EL TEATRO INMEDIATO (1)
No hay duda de que una
sala de teatro es un lugar muy especial. Es como un cristal de aumento y
también como una lente reductora. Es un mundo pequeño que fácilmente puede ser
insignificante. Es diferente de la vida cotidiana y fácilmente puede
divorciarse de la vida. Por otra parte, mientras cada vez vivimos menos en
pueblos y más en comunidades globales, la comunidad teatral sigue siendo la
misma: el reparto de una obra sigue teniendo el mismo tamaño de siempre. El
teatro estrecha la vida, y lo hace de muchas maneras. A cualquiera le resulta
difícil tener un solo objetivo en la vida; sin embargo, en el teatro la meta
está clara. Desde el primer ensayo el objetivo está siempre visible, no
demasiado lejano, e implica a todos. Vemos en funcionamiento muchas muestras de
modelos sociales: la presión de un estreno, con sus inequívocas exigencias,
origina ese trabajo en común, esa dedicación, energía y consideración de las
necesidades reciprocas.
Más aun, el papel del
arte en la sociedad en general es nebuloso. La mayoría de la gente podría vivir
perfectamente sin ningún arte, e incluso si lamentara esta falta seguiría
funcionando con normalidad. Pero en el teatro no existe tal separación: en todo
instante la cuestión práctica es la artística. El actor más tosco e incoherente
está tan comprometido en la graduación del tono, el modo de andar, ritmo,
posición, distancia, color y aspecto como el más cultivado. En los ensayos, la
altura de una silla, el tejido de un traje, la luminosidad de la luz, la
calidad de emoción, importan en todo momento: la estética es práctica. Se
equivocaría quien dijera que eso se debe a que el teatro es un arte. El
escenario es un reflejo de la vida, pero esa vida no puede revivirse por un
momento sin un sistema de trabajo basado en la observación de ciertos valores y
en la formación de juicios sobre tales valores. Trasladamos una silla arriba o
abajo del escenario porque es “mejor así”. Dos columnas producen un efecto
desafortunado, pero si añadimos una tercera el resultado es satisfactorio:
palabras como “mejor”, “peor”, “no muy bueno”, “malo”, son cotidianas, pero
estos términos que rigen las decisiones no llevan en sí ningún sentido moral.

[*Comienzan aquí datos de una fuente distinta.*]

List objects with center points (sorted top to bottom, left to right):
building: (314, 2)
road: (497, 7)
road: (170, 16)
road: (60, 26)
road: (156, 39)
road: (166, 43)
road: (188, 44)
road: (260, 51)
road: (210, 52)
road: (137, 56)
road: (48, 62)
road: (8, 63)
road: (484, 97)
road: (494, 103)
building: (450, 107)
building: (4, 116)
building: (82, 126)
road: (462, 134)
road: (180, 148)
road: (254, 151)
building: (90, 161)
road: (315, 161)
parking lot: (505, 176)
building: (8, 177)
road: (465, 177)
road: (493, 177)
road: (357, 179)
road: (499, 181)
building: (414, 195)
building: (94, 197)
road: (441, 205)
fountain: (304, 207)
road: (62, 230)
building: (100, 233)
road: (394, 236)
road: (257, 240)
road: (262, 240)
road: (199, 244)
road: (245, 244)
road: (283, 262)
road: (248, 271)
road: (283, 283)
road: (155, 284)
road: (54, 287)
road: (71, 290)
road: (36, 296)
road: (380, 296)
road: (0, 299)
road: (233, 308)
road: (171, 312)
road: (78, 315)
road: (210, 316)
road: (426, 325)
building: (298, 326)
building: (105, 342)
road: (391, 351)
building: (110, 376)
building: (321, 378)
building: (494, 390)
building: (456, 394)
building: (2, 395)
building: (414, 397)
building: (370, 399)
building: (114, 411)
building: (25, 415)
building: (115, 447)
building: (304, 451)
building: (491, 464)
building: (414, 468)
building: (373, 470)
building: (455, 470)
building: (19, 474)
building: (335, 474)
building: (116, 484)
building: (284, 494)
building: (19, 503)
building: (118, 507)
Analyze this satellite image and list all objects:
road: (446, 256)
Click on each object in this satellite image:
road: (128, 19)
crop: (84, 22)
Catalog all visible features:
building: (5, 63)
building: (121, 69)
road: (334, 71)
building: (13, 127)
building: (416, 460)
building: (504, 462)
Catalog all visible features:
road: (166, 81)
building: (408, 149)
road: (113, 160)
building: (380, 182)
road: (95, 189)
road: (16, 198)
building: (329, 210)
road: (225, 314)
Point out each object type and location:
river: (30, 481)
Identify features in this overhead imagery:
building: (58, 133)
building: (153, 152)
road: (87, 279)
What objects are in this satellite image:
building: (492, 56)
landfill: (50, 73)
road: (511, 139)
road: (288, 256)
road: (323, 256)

Cualquier persona interesada en los procesos del mundo natural se vería
sumamente compensada si estudiara las condiciones del teatro. Sus
descubrimientos serían mucho más aplicables a la sociedad en general que el
estudio de las hormigas o el de las abejas. Bajo el cristal de aumento
observaría un grupo de personas que vive permanentemente según unas normas
precisas, compartidas, si bien innominadas. Vería que un teatro, en cualquier
comunidad, carece de función particular o la tiene única. La unicidad de la
función consiste en ofrecer algo que no puede encontrarse en la calle, en el
hogar, en el bar, con amigos o en el sofá del psiquiatra, en la iglesia o en el
cine. Existe una sola diferencia importante entre el cine y el teatro. El
primero proyecta sobre la pantalla imágenes del pasado. Como eso es lo que hace
la mente durante toda la vida, el cine parece íntimamente real. Claro está que
no es nada de eso, sino una satisfactoria y agradable extensión de la
irrealidad de la percepción cotidiana. El teatro, por otra parte, siempre se
afirma en el presente. Esto es lo que puede hacerlo más real y también muy
inquietante. La fuerza latente del teatro se refleja en el tributo que ha de
pagar a la censura. En la mayoría de los regímenes políticos, incluso en
aquellos en que la palabra escrita y la imagen gozan de libertad, lo último que
se libera de las trabas oficiales es el teatro. Los gobiernos saben de manera
instintiva que el hecho vivo puede crear una corriente eléctrica peligrosa,
aunque esto ocurra muy rara vez. Este antiguo temor es el reconocimiento de un
antiguo potencial. El foco de un amplio grupo de personas crea una intensidad única;
debido a esto, las fuerzas que operan constantemente y rigen la vida diaria de
cada persona pueden aislarse y captarse con mayor claridad.